--- START ---

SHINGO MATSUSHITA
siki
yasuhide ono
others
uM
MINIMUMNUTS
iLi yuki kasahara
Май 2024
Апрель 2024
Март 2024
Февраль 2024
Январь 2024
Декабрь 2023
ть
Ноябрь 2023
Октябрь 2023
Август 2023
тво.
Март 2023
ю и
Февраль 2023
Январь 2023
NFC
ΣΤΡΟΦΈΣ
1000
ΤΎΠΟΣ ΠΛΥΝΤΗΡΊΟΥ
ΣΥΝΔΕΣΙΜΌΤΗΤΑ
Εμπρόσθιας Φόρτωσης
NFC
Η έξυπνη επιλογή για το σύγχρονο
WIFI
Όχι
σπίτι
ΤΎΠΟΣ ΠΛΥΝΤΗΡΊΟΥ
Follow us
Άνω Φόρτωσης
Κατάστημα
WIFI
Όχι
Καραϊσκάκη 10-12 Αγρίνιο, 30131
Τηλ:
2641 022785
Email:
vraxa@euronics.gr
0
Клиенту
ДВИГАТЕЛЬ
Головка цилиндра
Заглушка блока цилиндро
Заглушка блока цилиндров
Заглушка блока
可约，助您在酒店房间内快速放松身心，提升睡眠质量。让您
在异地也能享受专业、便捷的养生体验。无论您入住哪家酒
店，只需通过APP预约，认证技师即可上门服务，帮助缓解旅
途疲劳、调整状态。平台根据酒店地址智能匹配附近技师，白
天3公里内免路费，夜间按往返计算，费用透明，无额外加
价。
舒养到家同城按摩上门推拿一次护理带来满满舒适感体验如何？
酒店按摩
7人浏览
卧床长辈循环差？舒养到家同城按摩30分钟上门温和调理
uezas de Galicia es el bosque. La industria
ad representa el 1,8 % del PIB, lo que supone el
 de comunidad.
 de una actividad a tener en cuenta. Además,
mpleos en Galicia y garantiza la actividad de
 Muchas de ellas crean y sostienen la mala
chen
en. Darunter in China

--- END ---
--- START ---

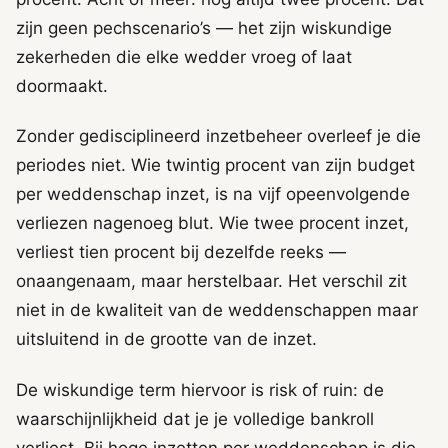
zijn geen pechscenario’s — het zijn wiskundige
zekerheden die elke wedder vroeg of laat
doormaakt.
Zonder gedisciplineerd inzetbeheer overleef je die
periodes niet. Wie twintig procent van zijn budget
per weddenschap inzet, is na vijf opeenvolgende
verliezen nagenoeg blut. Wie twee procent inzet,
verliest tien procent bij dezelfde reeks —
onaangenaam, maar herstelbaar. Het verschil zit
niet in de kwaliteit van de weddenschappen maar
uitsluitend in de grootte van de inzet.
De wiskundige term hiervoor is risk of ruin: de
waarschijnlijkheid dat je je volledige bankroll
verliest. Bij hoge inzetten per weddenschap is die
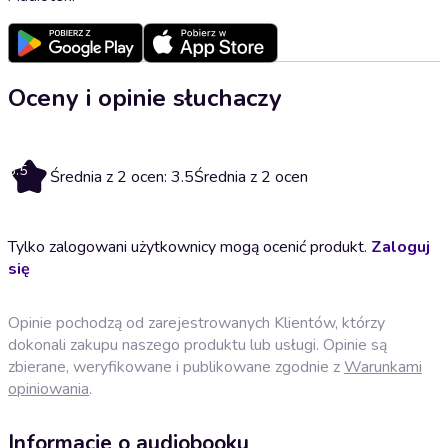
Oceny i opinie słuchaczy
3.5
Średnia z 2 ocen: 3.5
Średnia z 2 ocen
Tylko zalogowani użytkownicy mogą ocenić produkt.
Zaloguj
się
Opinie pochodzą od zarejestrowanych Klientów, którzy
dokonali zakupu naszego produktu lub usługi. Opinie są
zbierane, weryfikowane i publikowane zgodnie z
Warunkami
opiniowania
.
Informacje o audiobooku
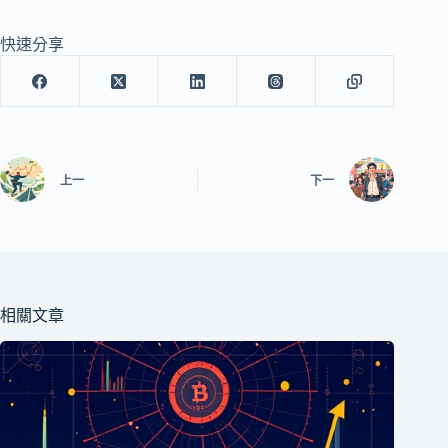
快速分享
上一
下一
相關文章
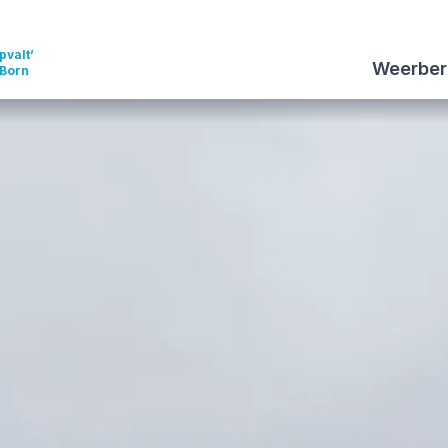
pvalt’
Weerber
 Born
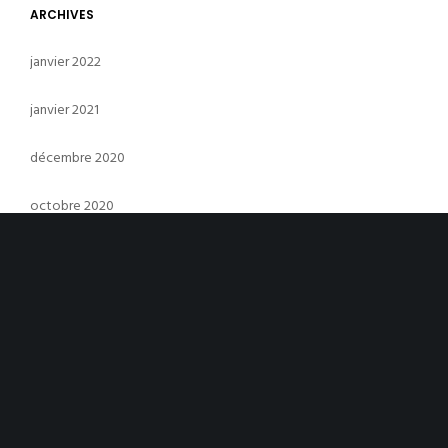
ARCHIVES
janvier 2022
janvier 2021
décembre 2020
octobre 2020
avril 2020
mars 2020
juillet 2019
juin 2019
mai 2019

--- END ---
--- START ---

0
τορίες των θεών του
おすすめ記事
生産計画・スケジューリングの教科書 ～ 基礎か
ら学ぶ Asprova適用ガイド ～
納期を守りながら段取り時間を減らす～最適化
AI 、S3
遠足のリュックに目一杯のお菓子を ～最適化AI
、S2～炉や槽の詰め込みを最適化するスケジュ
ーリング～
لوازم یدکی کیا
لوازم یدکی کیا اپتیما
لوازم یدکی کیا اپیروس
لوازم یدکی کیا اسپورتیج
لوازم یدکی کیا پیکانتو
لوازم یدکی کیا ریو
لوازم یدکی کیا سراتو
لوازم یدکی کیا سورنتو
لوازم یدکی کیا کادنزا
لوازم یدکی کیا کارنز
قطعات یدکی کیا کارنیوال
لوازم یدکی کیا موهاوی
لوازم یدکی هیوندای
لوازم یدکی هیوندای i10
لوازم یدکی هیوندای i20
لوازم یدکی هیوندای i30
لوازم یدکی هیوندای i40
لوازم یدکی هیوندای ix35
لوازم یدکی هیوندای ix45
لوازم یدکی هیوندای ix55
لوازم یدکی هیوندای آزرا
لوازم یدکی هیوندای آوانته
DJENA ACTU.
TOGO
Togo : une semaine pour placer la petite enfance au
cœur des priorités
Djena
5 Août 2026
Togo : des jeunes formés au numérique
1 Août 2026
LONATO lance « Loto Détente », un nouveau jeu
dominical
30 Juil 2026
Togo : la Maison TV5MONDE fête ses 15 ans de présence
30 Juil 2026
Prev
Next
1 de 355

--- END ---

WORK ITEM - Please return all lines from the records that hold the word "Galicia".

RESULT OF THE EXERCISE -
uezas de Galicia es el bosque. La industria
mpleos en Galicia y garantiza la actividad de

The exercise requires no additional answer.